[Excerpts from a dataset]
......
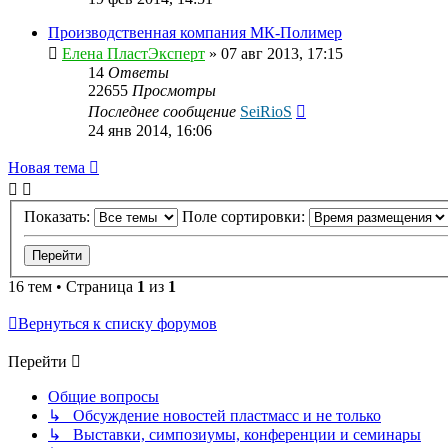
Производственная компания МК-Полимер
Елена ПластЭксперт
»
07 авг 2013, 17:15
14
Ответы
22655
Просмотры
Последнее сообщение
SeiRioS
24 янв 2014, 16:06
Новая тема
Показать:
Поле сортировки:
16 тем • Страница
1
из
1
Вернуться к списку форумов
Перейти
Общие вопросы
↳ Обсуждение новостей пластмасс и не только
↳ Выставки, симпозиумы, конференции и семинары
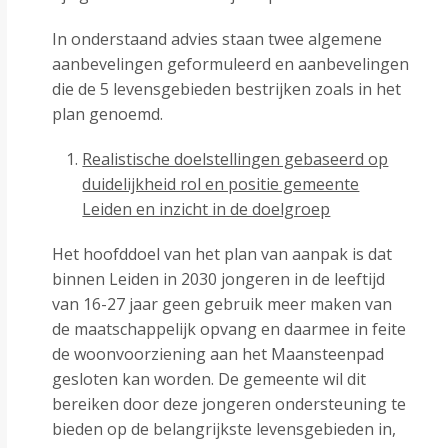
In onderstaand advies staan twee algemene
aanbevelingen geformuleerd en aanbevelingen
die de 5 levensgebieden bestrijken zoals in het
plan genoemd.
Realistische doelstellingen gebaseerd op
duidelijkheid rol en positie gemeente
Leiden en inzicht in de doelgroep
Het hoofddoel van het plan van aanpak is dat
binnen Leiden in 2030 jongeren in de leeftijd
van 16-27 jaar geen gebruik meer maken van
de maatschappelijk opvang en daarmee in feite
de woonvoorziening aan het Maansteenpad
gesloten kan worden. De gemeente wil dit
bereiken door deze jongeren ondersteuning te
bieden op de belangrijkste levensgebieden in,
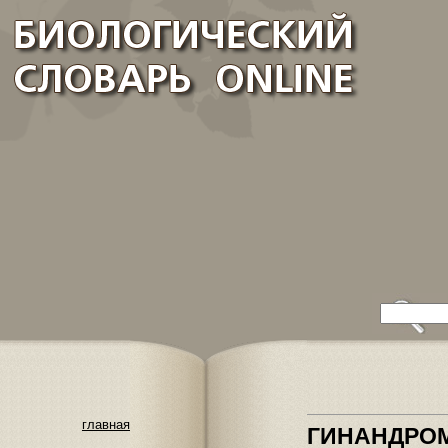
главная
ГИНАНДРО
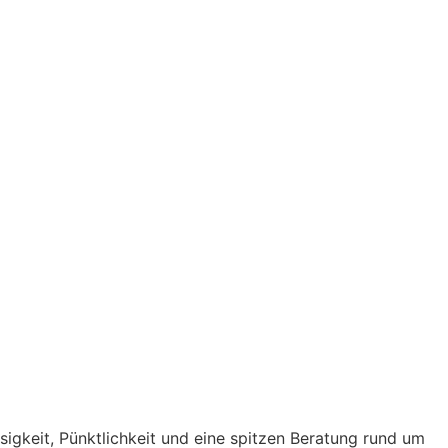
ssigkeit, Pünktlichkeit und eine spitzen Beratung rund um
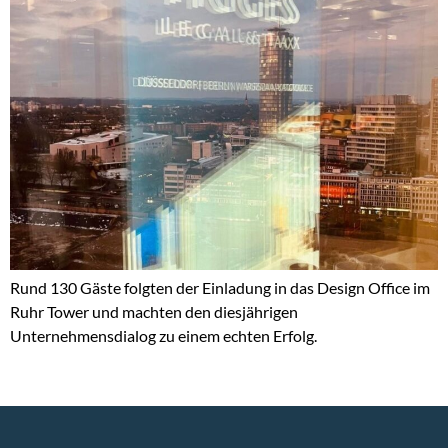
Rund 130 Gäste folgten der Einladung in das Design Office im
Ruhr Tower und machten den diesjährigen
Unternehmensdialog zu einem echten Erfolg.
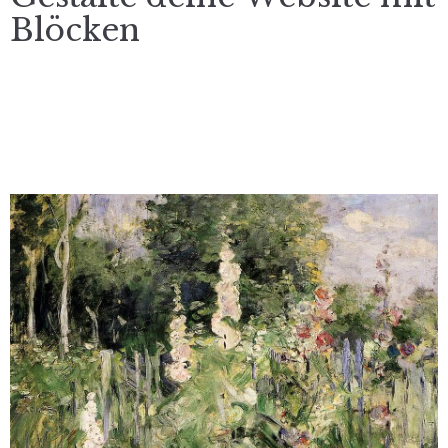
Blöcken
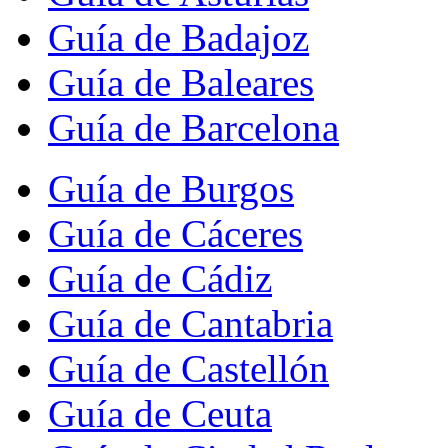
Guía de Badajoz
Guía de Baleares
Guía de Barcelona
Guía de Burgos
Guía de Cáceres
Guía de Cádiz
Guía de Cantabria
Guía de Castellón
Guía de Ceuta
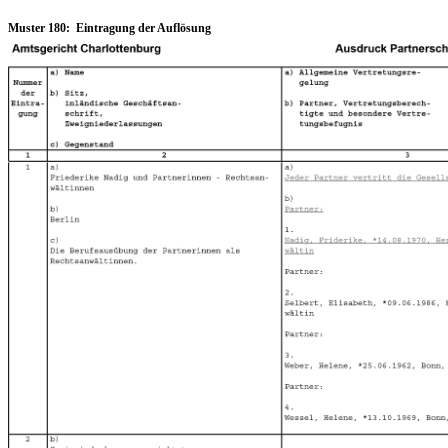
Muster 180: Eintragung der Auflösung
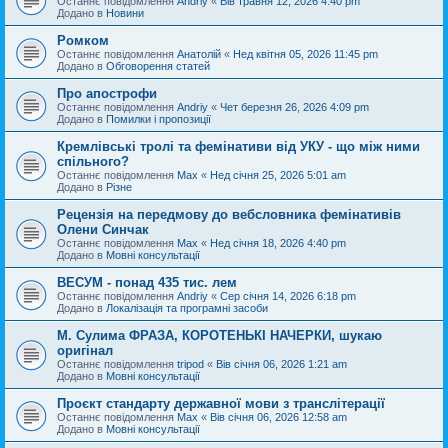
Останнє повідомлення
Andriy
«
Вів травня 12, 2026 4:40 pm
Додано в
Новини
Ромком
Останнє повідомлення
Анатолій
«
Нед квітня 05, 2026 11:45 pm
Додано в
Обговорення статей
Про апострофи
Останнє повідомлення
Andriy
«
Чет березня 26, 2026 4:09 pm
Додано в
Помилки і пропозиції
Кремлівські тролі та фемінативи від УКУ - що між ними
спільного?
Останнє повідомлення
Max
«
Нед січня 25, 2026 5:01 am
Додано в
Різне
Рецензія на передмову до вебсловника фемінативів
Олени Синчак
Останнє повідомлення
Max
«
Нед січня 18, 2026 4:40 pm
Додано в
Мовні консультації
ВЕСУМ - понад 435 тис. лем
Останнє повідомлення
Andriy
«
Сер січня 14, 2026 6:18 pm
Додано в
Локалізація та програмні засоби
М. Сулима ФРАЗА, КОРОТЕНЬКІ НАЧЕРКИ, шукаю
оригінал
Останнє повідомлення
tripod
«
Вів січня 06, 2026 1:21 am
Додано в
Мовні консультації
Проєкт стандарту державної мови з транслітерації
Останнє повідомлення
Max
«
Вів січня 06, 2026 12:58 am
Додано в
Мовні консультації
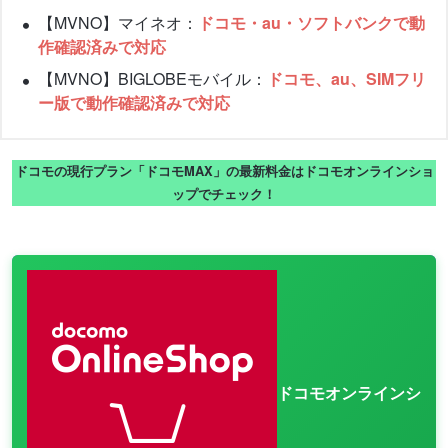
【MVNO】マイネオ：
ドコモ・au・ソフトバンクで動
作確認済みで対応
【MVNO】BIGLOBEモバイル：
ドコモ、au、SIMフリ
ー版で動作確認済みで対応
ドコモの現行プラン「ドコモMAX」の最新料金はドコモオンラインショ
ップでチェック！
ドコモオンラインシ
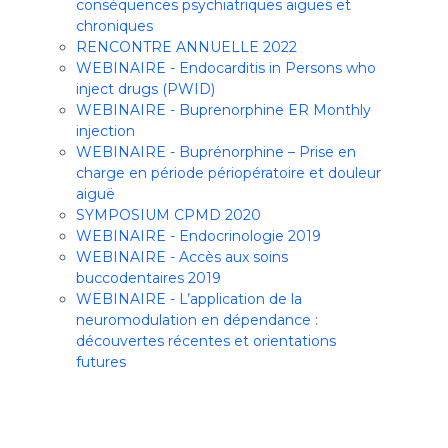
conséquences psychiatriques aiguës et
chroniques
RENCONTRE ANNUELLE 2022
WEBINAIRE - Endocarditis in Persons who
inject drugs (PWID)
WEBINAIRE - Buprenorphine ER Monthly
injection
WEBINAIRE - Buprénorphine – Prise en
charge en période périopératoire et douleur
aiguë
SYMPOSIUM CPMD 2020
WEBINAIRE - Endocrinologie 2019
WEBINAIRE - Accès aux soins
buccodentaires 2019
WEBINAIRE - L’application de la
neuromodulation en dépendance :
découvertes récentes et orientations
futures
......
TRY IT: All that is wanted is a faithful reproduction of the line above with "Обговорення статей", the line with "Рецензія на передмову", and every line in between.

ANSWER AREA:
Обговорення статей
Про апострофи
Останнє повідомлення
Andriy
«
Чет березня 26, 2026 4:09 pm
Додано в
Помилки і пропозиції
Кремлівські тролі та фемінативи від УКУ - що між ними
спільного?
Останнє повідомлення
Max
«
Нед січня 25, 2026 5:01 am
Додано в
Різне
Рецензія на передмову до вебсловника фемінативів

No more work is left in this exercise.